### What is expected
Return the count of lines in the following records that include "numOctaves", and nothing more.

═════ Data extract

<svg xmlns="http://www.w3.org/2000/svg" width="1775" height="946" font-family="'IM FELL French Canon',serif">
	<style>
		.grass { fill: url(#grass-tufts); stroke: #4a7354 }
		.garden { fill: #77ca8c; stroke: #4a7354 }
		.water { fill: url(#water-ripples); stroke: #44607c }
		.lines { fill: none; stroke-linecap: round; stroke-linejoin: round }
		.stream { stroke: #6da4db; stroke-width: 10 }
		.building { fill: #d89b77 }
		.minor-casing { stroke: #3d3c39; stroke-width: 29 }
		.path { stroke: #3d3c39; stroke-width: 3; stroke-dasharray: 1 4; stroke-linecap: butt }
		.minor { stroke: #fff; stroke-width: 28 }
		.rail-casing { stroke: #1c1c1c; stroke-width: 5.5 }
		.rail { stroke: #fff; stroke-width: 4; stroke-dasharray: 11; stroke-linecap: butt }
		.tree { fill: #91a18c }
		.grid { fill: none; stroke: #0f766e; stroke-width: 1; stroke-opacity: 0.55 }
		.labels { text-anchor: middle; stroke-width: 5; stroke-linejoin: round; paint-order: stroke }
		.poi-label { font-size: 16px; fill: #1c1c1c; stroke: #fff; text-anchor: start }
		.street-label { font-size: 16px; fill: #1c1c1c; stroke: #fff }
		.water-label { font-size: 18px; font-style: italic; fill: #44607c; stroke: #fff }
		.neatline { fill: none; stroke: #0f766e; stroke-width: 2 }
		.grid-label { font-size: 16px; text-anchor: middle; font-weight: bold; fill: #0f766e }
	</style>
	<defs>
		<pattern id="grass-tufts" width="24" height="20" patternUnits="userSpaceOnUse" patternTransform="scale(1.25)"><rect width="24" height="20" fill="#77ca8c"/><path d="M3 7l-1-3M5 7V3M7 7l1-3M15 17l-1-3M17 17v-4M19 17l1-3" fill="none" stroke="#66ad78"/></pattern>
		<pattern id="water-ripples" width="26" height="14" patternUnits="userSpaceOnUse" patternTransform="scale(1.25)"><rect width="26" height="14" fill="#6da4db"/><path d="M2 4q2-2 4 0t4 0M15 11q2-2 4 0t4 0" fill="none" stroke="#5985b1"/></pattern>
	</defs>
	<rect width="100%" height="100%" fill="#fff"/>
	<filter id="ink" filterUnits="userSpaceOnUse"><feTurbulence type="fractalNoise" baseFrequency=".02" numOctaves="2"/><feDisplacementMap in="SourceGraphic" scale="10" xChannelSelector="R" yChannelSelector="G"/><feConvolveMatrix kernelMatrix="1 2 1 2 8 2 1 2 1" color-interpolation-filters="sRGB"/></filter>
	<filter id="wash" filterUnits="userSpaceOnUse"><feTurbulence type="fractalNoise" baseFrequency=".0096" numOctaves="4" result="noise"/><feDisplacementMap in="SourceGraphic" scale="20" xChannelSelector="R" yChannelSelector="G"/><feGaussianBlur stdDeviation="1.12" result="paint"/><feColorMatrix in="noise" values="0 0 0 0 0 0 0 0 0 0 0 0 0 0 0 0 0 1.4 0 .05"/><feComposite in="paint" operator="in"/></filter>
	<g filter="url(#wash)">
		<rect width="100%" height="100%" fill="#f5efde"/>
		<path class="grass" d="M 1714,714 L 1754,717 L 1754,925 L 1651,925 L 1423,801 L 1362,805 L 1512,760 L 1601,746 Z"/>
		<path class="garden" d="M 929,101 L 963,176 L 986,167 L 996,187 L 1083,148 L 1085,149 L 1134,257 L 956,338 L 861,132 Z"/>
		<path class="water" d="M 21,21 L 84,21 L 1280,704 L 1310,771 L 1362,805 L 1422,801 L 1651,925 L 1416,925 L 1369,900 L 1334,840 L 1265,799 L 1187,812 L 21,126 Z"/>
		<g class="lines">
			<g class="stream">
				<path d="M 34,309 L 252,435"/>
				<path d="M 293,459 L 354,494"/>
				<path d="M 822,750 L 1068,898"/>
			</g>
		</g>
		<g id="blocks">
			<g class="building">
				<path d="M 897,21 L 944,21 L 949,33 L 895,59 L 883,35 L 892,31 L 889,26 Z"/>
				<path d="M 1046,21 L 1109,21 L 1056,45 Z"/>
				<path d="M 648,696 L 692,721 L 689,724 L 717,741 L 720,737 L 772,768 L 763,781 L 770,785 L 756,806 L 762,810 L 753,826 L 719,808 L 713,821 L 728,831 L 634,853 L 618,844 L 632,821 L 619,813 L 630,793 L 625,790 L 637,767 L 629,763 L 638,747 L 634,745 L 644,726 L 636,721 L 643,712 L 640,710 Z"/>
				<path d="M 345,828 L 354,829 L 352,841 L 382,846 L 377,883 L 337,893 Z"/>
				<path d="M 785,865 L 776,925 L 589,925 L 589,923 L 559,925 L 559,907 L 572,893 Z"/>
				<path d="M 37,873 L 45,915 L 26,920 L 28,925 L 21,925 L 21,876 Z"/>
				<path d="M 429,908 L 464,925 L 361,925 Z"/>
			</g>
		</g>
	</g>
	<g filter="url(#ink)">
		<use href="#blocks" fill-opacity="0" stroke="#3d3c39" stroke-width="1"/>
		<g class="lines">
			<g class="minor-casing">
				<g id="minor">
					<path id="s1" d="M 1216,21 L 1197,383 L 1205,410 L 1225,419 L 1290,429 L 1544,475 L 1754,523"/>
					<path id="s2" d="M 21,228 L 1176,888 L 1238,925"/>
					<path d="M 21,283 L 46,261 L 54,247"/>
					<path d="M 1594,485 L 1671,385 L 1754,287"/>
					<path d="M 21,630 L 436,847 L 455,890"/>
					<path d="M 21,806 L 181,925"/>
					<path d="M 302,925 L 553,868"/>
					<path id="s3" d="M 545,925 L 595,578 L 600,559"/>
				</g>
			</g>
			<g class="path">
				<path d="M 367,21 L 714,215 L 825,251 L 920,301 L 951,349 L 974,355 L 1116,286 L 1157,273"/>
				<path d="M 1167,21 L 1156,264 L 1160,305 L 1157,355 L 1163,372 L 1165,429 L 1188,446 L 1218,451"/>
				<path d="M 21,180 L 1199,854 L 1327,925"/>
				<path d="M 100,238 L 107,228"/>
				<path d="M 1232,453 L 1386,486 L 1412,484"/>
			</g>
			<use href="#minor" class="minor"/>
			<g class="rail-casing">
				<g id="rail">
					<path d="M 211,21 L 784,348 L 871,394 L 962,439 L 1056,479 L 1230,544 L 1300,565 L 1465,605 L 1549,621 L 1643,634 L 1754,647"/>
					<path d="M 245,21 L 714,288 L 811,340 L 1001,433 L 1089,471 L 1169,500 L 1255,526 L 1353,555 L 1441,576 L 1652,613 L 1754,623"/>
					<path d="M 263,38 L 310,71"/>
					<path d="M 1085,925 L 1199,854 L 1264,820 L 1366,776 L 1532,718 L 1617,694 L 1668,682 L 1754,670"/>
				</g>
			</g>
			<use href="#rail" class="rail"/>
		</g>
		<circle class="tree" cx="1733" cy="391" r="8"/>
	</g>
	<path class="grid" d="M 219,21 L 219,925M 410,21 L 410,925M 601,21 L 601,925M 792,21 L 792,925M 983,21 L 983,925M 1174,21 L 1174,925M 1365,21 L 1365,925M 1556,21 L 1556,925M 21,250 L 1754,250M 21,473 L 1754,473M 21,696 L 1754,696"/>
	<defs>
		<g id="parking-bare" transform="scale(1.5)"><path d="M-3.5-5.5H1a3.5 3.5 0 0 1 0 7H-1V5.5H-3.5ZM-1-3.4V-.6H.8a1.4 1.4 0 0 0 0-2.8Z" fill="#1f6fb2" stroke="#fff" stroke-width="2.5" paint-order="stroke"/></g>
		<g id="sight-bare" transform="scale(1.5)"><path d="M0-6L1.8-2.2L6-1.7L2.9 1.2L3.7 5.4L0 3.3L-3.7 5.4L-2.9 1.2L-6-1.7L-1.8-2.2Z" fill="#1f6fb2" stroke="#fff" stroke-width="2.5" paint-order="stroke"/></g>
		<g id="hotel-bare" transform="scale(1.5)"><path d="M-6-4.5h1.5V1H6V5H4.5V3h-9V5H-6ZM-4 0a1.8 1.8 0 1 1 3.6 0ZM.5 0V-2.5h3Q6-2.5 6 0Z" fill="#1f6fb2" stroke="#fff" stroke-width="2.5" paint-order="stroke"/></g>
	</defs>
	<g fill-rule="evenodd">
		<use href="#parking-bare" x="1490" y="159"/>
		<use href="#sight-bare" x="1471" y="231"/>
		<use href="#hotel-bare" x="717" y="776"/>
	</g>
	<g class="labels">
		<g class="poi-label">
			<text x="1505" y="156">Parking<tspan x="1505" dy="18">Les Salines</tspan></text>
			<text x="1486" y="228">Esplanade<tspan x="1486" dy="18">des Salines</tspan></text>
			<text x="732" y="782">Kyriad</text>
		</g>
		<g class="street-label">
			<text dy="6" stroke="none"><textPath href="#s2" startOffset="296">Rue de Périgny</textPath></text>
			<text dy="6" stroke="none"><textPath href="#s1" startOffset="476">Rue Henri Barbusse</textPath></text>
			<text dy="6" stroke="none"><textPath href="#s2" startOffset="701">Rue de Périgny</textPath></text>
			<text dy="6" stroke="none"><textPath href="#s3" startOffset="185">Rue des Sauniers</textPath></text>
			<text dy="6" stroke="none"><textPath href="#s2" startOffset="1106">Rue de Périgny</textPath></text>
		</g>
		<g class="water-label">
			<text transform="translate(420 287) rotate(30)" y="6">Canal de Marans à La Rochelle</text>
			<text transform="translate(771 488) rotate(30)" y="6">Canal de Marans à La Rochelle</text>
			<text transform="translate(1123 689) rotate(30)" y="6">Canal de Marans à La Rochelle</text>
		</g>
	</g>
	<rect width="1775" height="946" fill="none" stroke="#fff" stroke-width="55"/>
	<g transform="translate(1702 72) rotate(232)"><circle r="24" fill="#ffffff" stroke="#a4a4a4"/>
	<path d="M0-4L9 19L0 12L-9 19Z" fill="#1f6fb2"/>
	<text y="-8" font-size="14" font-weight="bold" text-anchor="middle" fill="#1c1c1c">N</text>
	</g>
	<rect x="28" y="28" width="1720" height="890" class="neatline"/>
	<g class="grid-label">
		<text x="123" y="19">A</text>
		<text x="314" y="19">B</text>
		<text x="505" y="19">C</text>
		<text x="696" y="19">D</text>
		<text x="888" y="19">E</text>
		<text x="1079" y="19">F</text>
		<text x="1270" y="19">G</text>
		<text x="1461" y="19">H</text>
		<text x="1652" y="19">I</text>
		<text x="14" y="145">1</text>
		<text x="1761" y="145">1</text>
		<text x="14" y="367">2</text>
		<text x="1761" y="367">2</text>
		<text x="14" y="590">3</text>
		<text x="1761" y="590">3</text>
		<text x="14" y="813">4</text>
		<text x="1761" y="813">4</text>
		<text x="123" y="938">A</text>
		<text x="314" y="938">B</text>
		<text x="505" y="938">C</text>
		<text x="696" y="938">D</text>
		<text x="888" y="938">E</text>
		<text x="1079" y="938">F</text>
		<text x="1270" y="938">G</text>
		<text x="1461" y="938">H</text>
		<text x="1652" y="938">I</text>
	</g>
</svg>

══════════

### Output of the exercise
2